• [Required action] How many lines of the entries below include the word "Department"? Answer with the number alone.

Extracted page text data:
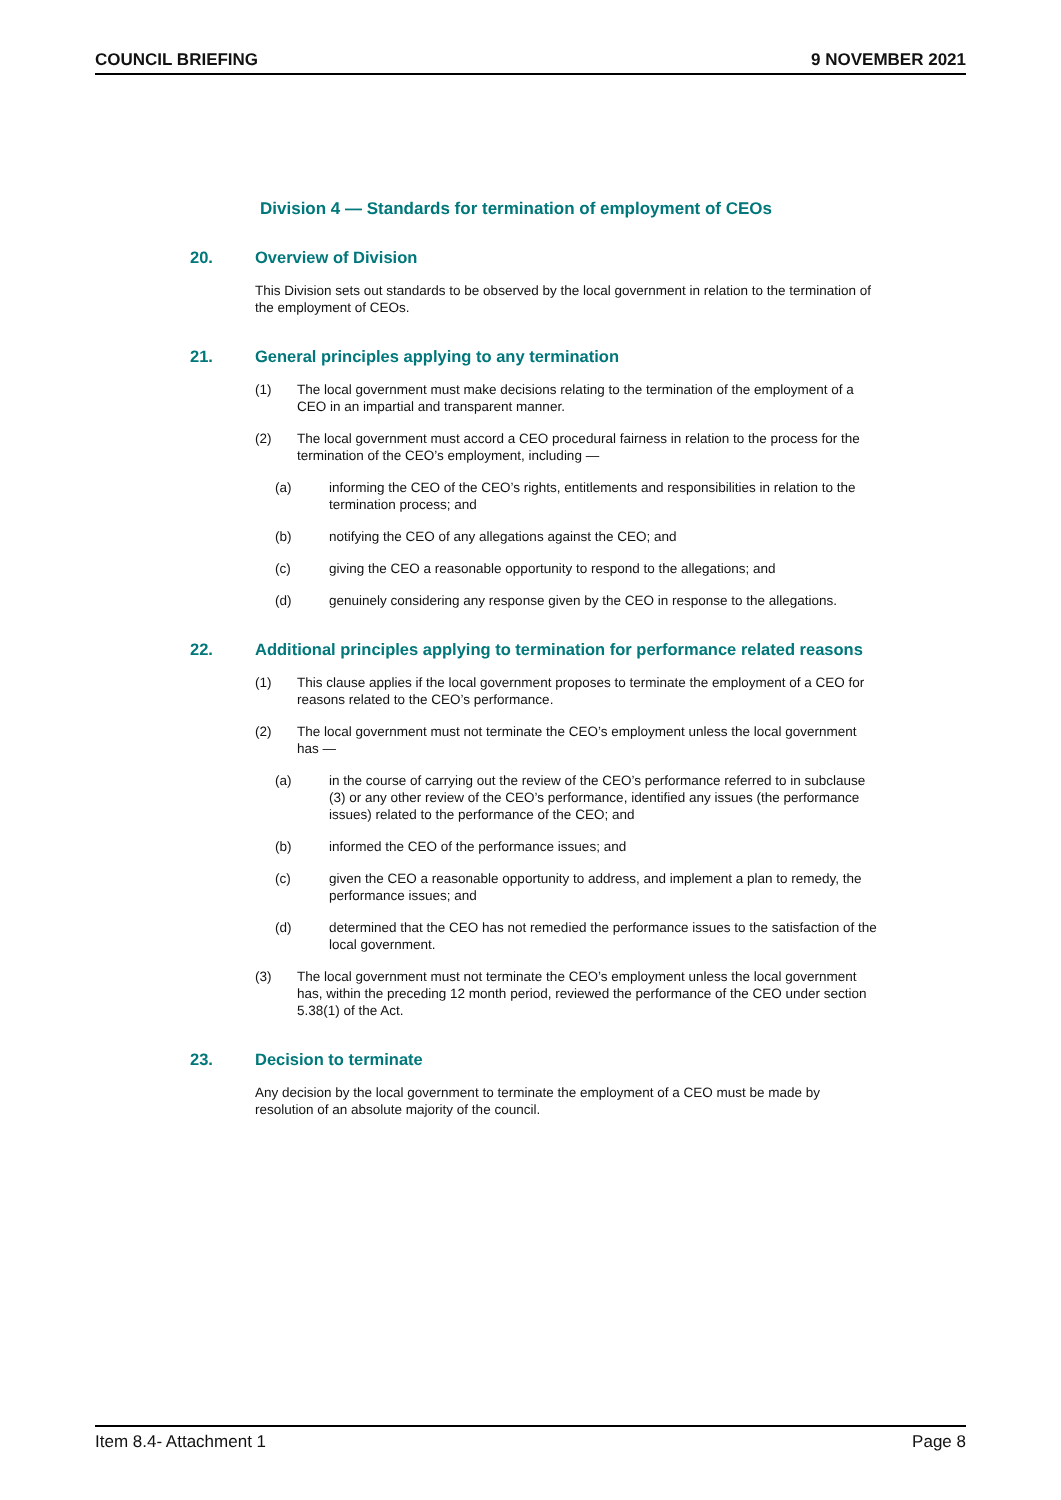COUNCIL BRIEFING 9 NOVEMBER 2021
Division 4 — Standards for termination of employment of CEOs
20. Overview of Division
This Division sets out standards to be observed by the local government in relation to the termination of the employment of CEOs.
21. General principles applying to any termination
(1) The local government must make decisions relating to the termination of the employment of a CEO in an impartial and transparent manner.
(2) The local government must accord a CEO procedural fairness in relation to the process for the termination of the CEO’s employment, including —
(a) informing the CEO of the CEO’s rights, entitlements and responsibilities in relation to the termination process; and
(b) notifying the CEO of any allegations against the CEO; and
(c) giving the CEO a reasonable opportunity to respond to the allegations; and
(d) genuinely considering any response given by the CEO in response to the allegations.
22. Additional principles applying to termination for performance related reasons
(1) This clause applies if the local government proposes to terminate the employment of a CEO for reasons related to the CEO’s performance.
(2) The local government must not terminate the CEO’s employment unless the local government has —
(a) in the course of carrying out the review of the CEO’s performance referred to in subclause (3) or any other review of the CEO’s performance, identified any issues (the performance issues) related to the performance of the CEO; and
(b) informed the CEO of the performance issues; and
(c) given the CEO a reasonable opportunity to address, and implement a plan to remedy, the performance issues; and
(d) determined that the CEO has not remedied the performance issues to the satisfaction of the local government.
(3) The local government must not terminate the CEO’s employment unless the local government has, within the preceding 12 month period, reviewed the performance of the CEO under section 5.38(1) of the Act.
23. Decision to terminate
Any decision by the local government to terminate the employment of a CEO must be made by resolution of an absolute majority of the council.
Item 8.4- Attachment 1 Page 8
---
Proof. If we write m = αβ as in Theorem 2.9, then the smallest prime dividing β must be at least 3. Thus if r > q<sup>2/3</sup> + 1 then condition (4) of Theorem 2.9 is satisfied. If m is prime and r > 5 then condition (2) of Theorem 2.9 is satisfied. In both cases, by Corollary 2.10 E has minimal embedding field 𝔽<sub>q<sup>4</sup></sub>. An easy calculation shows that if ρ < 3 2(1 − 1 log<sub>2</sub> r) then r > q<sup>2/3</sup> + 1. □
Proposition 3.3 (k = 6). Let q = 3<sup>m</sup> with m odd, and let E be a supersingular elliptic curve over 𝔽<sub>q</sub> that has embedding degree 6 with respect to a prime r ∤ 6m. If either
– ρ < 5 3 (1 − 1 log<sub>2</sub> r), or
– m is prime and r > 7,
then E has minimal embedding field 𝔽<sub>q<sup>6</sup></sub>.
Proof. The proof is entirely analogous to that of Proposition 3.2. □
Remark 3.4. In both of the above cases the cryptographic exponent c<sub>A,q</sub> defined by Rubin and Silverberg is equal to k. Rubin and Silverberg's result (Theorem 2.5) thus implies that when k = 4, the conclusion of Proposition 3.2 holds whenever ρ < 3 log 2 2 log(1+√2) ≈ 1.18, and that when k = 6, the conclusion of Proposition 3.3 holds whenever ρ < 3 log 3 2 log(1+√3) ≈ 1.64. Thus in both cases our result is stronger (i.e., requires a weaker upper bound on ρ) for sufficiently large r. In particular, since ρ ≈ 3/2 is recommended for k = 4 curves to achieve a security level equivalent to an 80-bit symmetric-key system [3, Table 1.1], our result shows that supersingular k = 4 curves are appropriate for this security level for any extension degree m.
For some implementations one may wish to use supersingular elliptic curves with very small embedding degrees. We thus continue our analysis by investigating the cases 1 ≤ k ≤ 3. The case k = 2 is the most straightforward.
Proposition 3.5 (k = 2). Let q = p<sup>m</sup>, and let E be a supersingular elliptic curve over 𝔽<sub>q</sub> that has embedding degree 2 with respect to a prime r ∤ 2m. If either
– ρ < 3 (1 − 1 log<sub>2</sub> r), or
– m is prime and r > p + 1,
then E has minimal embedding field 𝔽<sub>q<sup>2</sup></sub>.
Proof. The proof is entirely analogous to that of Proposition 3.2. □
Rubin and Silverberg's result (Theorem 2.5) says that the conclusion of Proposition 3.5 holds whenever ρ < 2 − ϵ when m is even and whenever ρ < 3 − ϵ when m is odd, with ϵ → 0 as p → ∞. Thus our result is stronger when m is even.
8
--
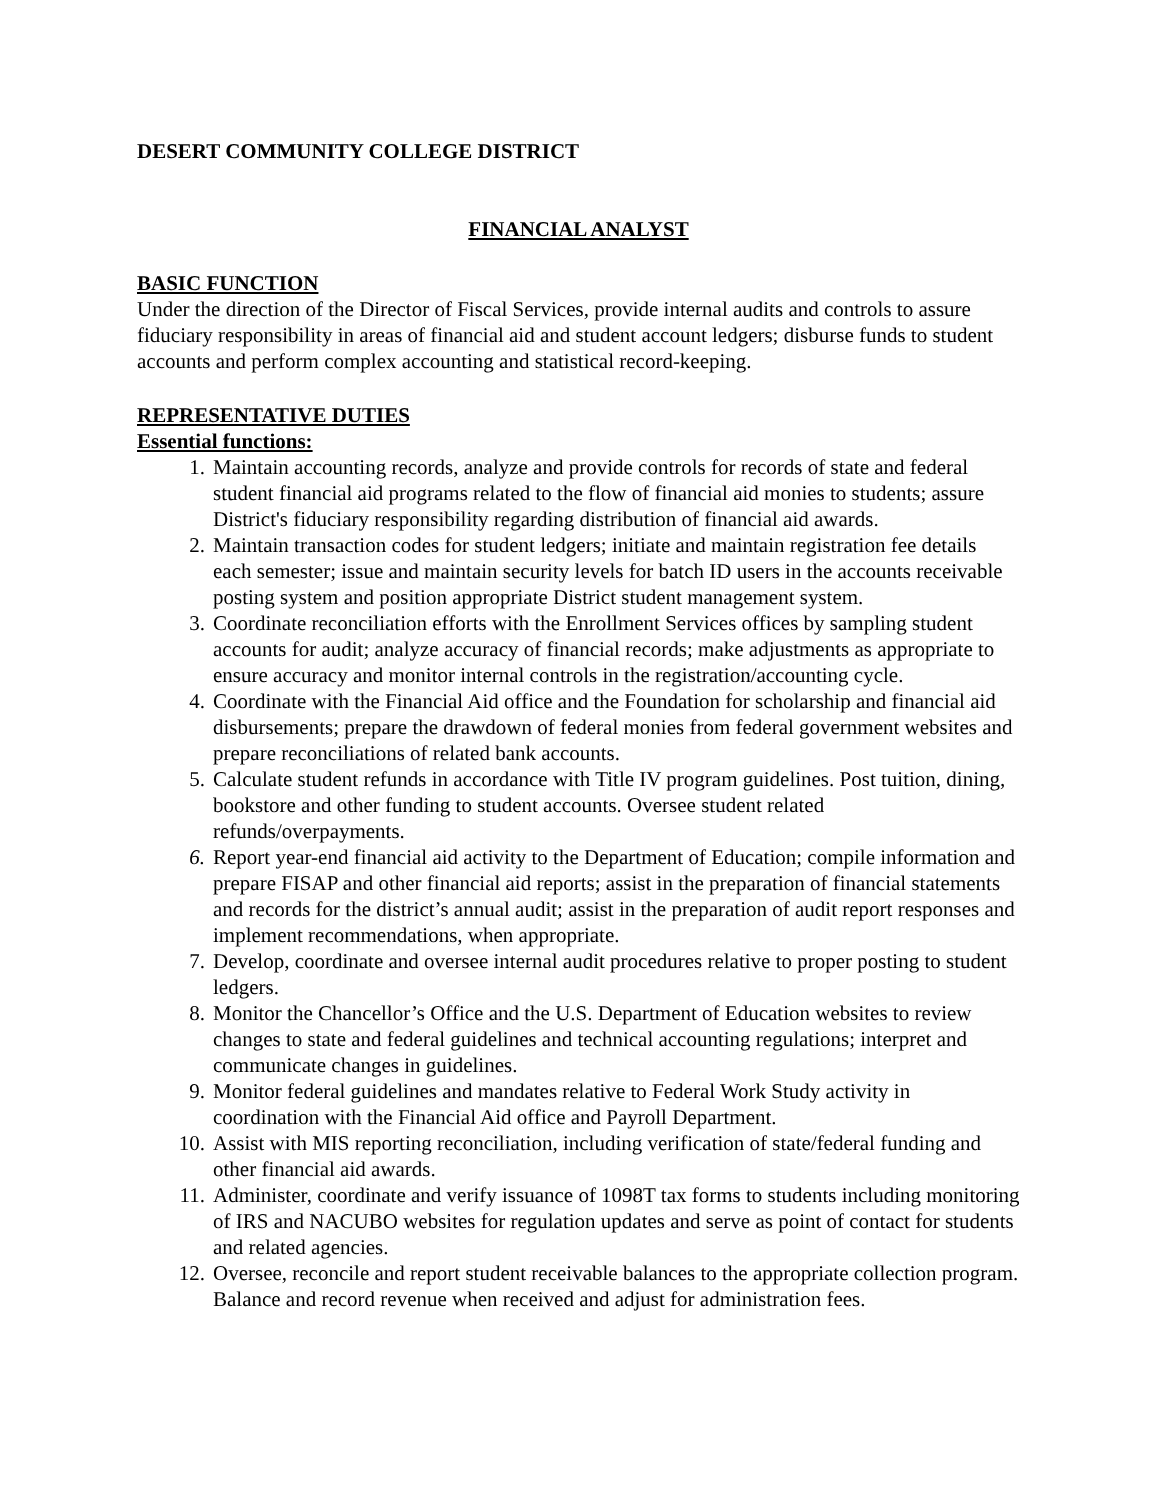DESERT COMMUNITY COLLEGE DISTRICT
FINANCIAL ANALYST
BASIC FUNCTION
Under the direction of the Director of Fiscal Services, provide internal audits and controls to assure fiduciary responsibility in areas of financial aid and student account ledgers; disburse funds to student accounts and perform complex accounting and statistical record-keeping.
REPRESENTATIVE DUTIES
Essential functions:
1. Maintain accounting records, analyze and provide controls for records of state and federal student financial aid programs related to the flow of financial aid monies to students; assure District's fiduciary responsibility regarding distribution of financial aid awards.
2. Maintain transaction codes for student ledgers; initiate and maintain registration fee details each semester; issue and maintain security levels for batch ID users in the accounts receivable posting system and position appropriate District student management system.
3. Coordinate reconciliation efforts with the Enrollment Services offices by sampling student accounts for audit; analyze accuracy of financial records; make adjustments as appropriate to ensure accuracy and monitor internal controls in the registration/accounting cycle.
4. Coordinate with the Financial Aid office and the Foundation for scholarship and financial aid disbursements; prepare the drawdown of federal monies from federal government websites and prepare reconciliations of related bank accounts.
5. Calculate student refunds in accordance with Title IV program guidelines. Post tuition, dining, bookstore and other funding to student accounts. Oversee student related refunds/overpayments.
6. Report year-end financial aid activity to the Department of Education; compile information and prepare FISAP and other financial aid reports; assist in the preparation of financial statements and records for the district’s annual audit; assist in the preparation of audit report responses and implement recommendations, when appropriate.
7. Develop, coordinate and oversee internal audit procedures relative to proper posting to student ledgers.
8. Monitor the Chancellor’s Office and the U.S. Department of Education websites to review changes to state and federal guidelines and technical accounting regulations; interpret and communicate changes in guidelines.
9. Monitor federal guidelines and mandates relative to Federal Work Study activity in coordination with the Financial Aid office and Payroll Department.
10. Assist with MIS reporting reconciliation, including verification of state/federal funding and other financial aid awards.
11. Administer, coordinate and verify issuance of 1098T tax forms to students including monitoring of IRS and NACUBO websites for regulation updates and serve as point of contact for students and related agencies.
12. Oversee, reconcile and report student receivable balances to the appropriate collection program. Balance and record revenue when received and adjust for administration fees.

• [Result of the exercise] 3